Stored data entries
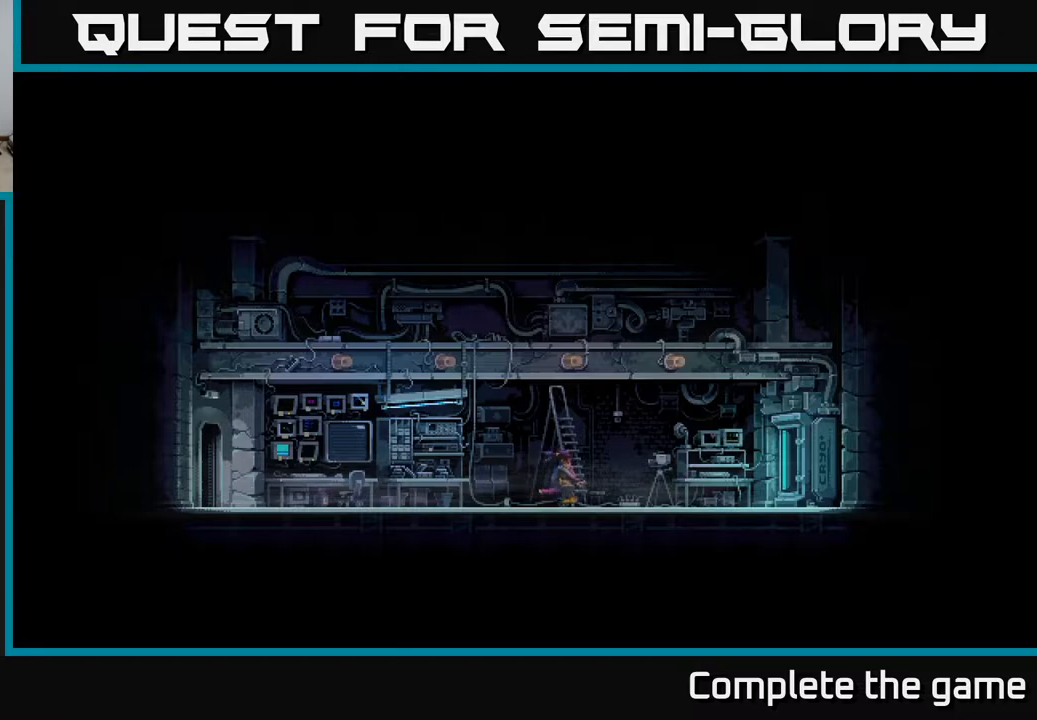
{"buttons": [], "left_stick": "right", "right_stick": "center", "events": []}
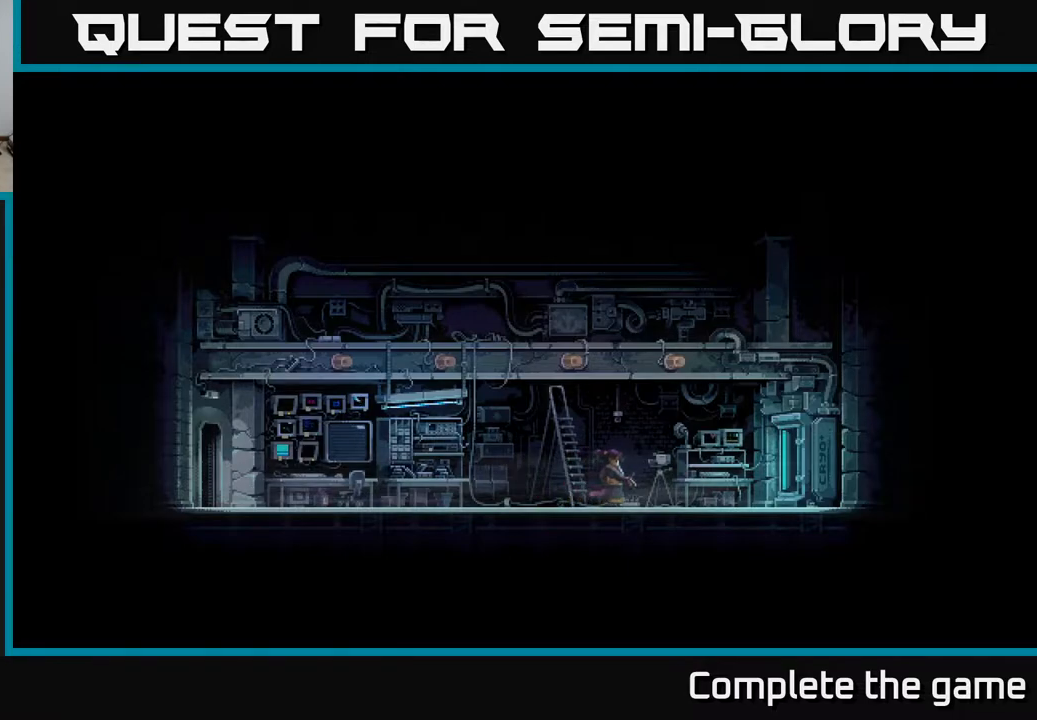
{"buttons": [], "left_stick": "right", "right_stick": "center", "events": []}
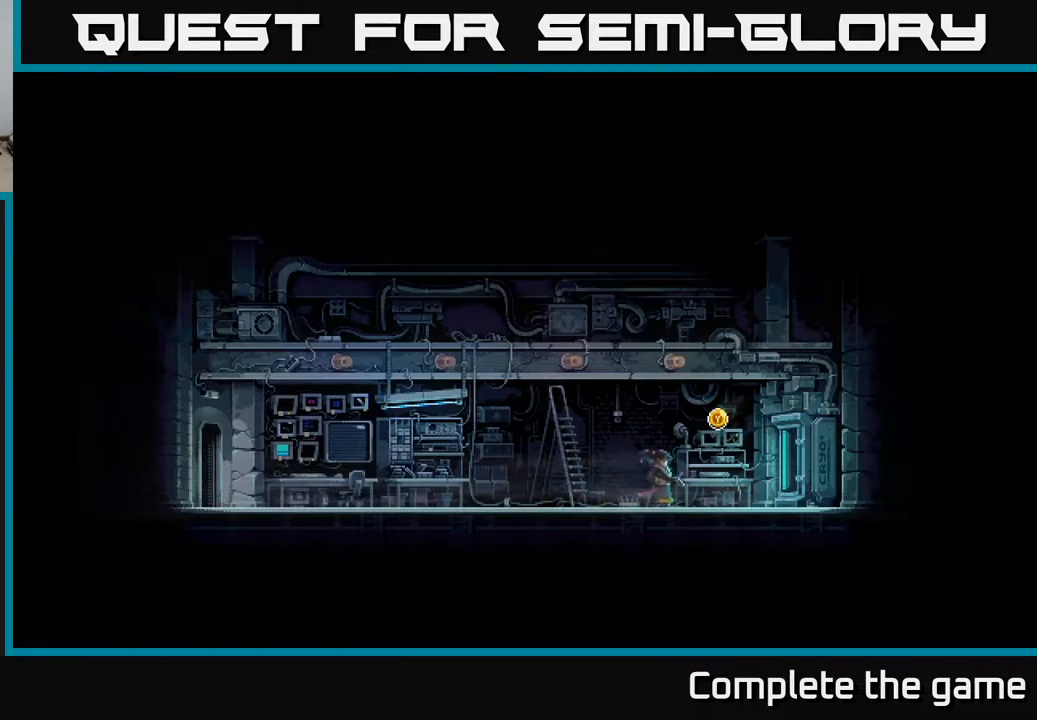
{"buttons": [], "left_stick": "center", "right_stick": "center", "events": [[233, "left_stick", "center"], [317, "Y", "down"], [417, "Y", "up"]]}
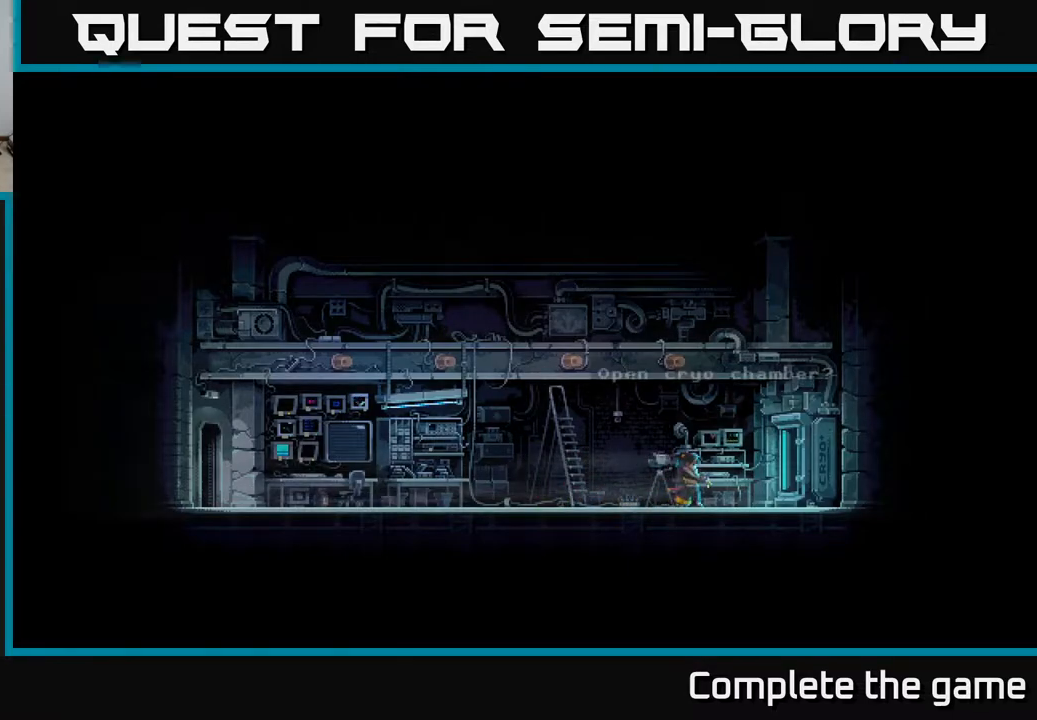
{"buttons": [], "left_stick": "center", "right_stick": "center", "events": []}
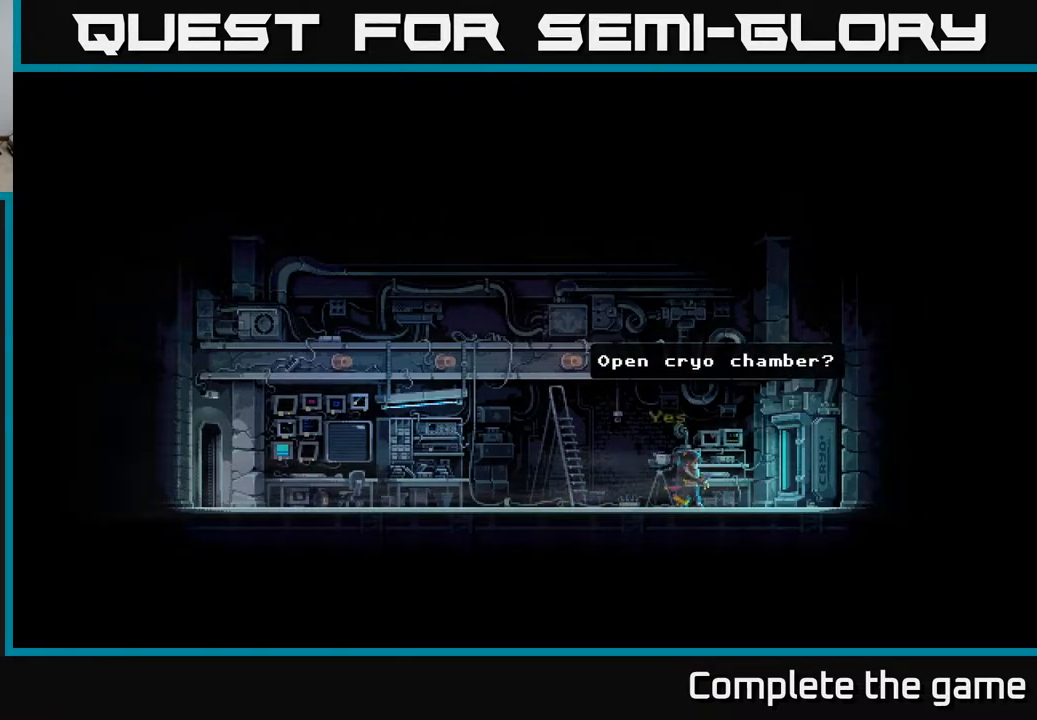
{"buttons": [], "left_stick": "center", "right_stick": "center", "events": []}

- [What needs to be done] Give the data back exactly, omitting all pictures.

- [Completed exercise]
{"buttons": [], "left_stick": "right", "right_stick": "center", "events": []}
{"buttons": [], "left_stick": "right", "right_stick": "center", "events": []}
{"buttons": [], "left_stick": "center", "right_stick": "center", "events": [[233, "left_stick", "center"], [317, "Y", "down"], [417, "Y", "up"]]}
{"buttons": [], "left_stick": "center", "right_stick": "center", "events": []}
{"buttons": [], "left_stick": "center", "right_stick": "center", "events": []}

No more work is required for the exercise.